3.3 The Appellant’s reference to the judgment of the Federal Tribunal 4P.170/2006 (BGE 133 III 235) changes nothing to the inadmissibility of its grievances. That decision concerns the renunciation to appeal an arbitral award according to Art. 192 PILA in connection with the sanctions pronounced against a sportsman by the association, which require no exequatur, and not the question of the Arbitral Tribunal’s jurisdiction. Also, the Federal Tribunal expressly holds that as to the validity of an arbitration clause (and thereby as to the renunciation to the State courts and the corresponding judicial review of the Federal Tribunal), there is no need to apply the same strict requirements as with regard to a renunciation to appeal according to Art. 192 PILA (BGE 133 III 235 E. 126.96.36.199, p. 245). To that extent, the complaints of the Appellant miss the point.
With its appellate criticism of the decision under appeal, the Appellant raises no admissible and sufficiently reasoned complaints. The whole matter is therefore not capable of appeal, with no need to review the admissibility of each one of the Appellant’s submissions. In view of the outcome of the proceedings, the Appellant must pay the costs and compensate the Respondent.
Therefore, the Federal Tribunal pronounces:
1. The matter is not capable of appeal.
2. The judicial costs, set at CHF 6’500.-, shall be borne by the Appellant.

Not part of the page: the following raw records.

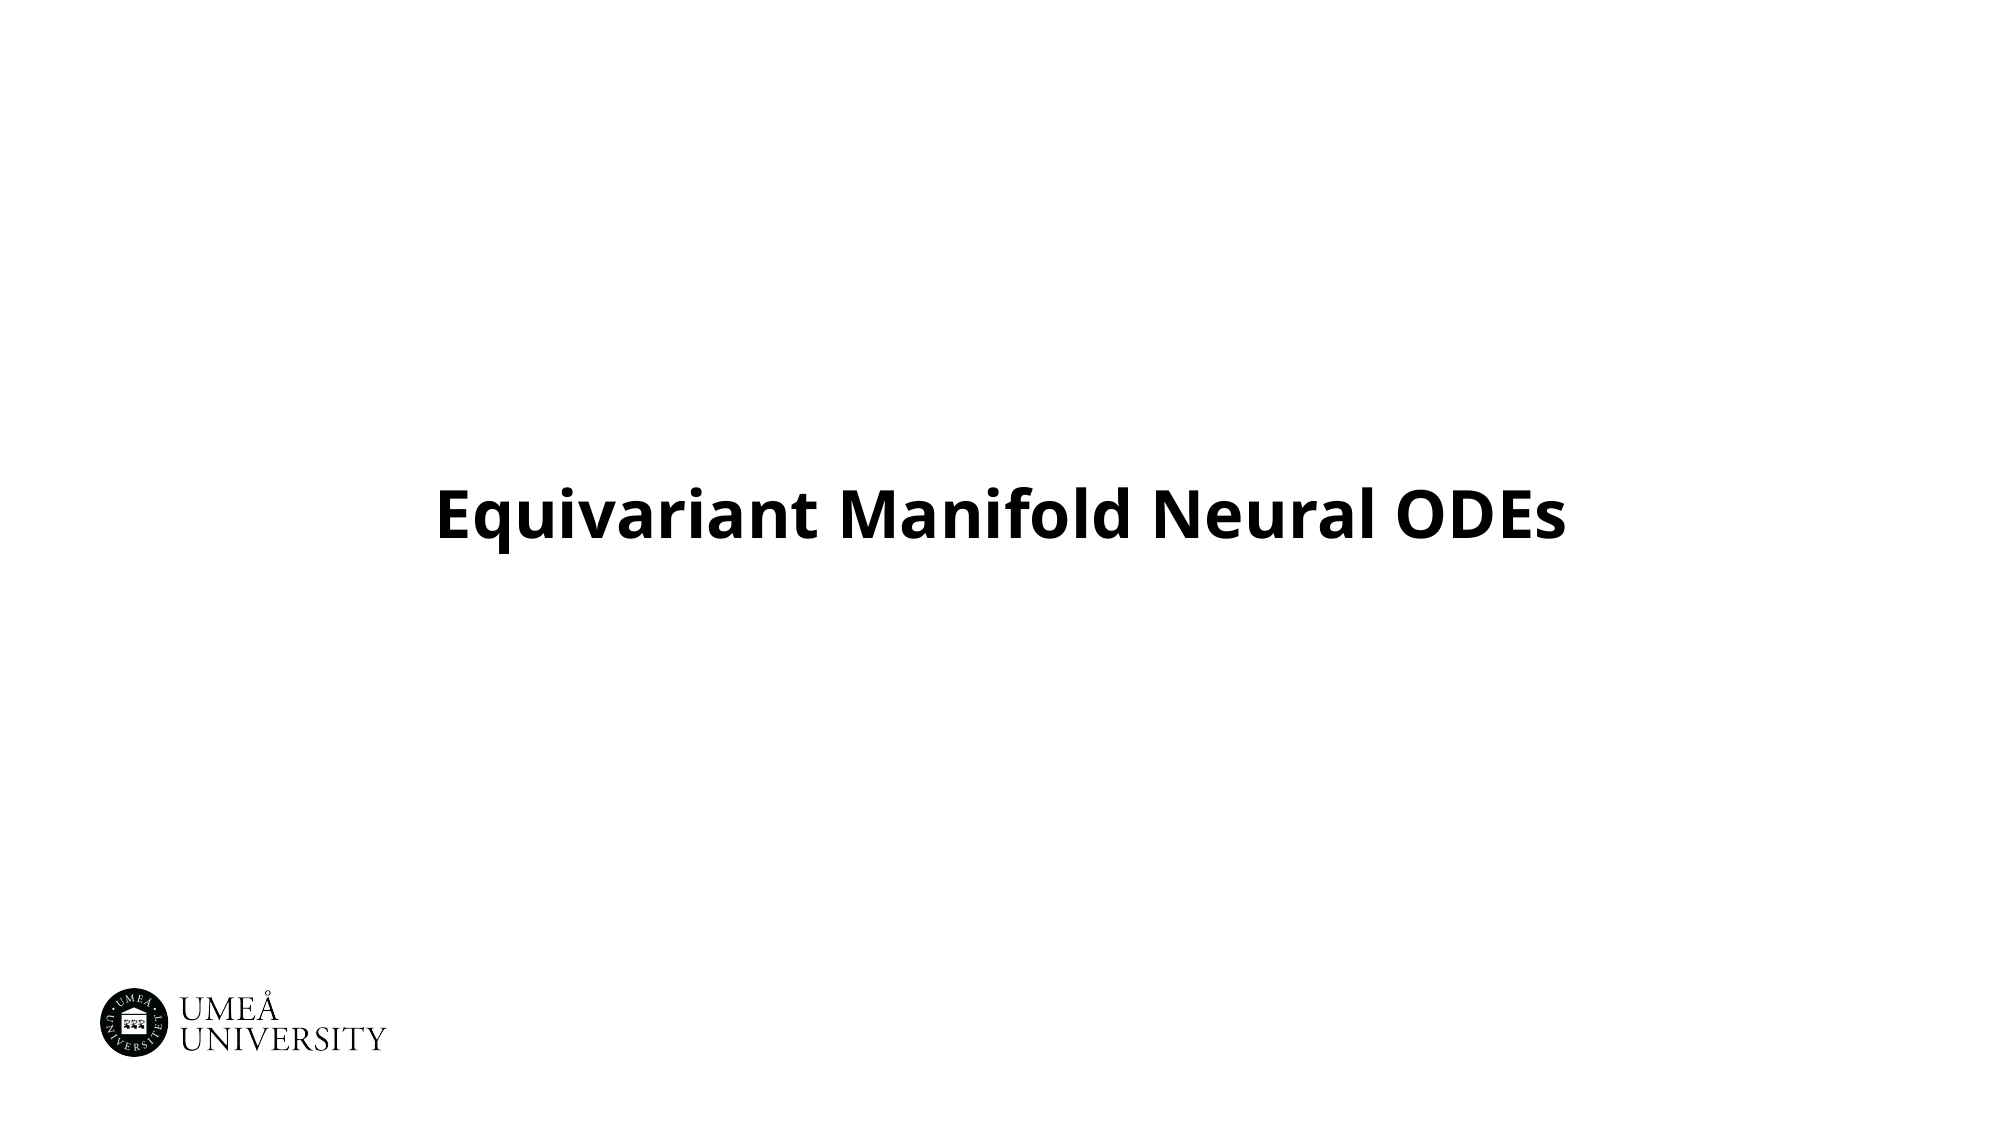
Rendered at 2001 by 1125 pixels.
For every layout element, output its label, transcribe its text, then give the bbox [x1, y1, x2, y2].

title Equivariant Manifold Neural ODEs [102, 382, 1902, 554]
picture [100, 988, 387, 1057]
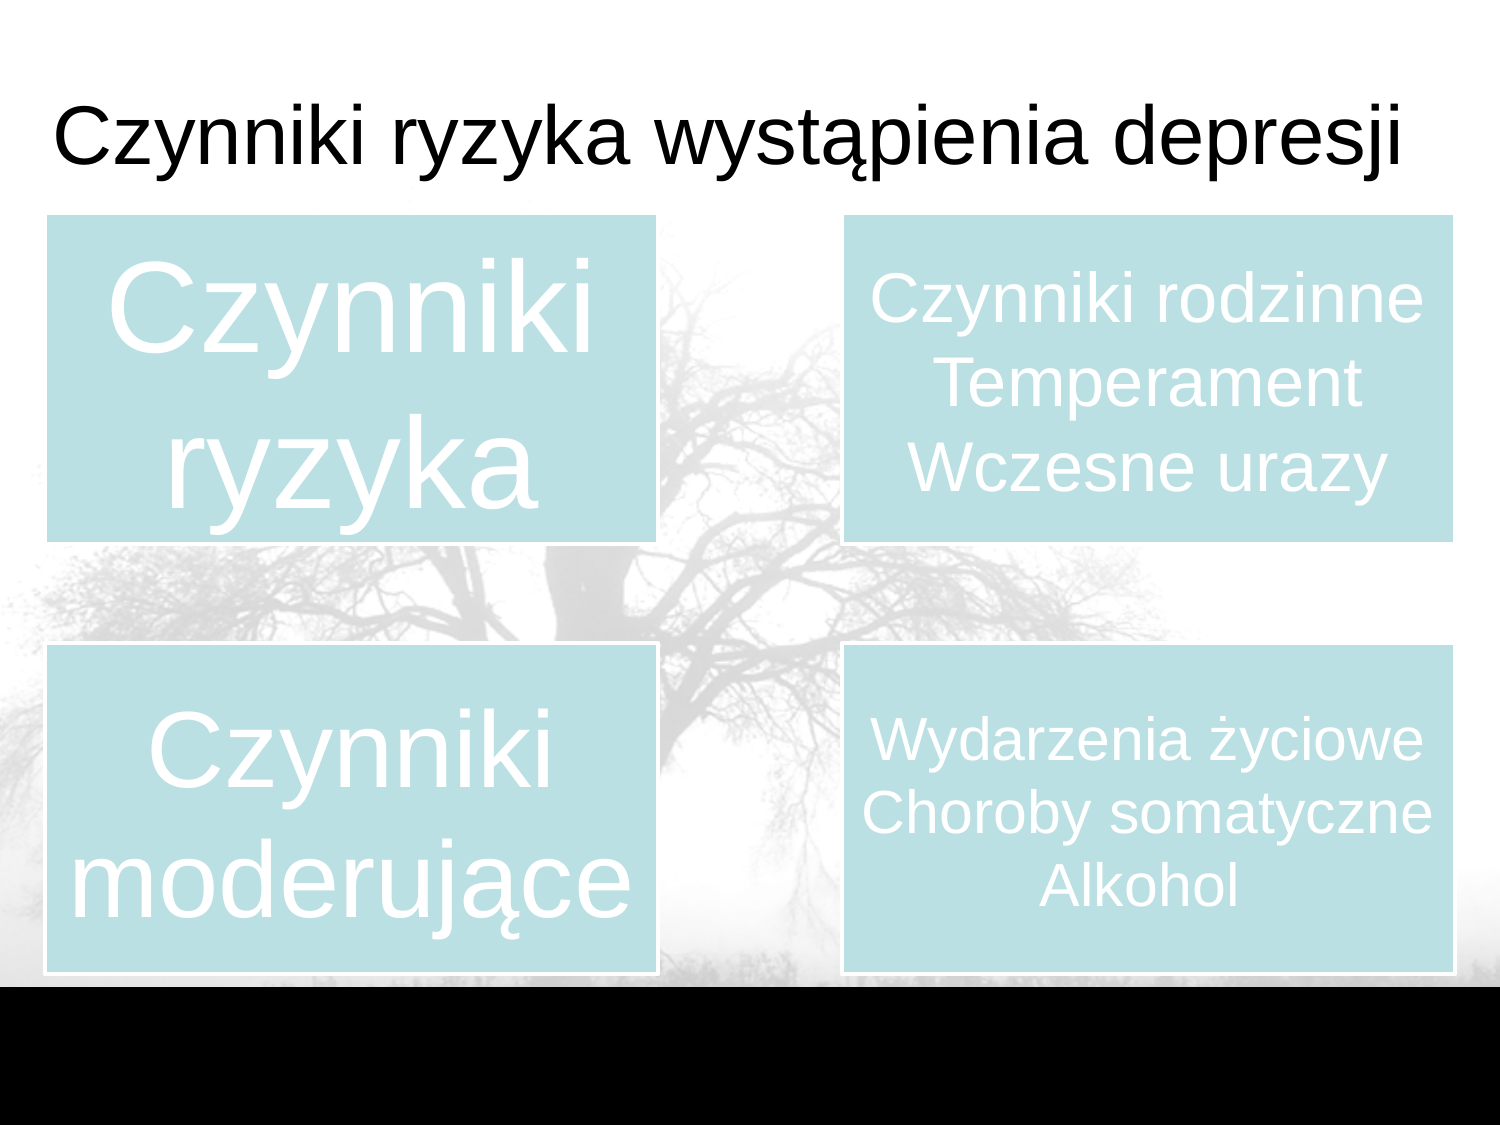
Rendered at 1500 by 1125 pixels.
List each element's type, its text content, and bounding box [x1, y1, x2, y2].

title Czynniki ryzyka wystąpienia depresji [37, 37, 1451, 226]
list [44, 212, 1456, 1024]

3. The Appellant shall pay to the Respondent an amount of CHF 7’500.- for the Federal judicial proceedings.
4. This judgment shall be notified in writing to the parties and to the Court of Arbitration for Sport (CAS).
Lausanne, June 20, 2008
In the name of the First Civil Law Court of the Swiss Federal Tribunal
The presiding Judge: The Clerk:
- 1. Translator’s note: Quote as X.________ v. Y.________ SAD, 4A_18/2008. The original of the decision is in German. The text is available on the web-site of the Federal Tribunal www.bger.ch.
- 2. Translator’s note: BGG is the German abbreviation for the Federal Statute of June 17, 2005 organising the Federal Tribunal, RS 173 110.
- 3. Translator’s note: PILA is the most frequently used English abbreviation for the Federal Statute of December 18, 1987, on Private International Law, RS 291.
- 4. Translator’s note: European Convention on Human Rights.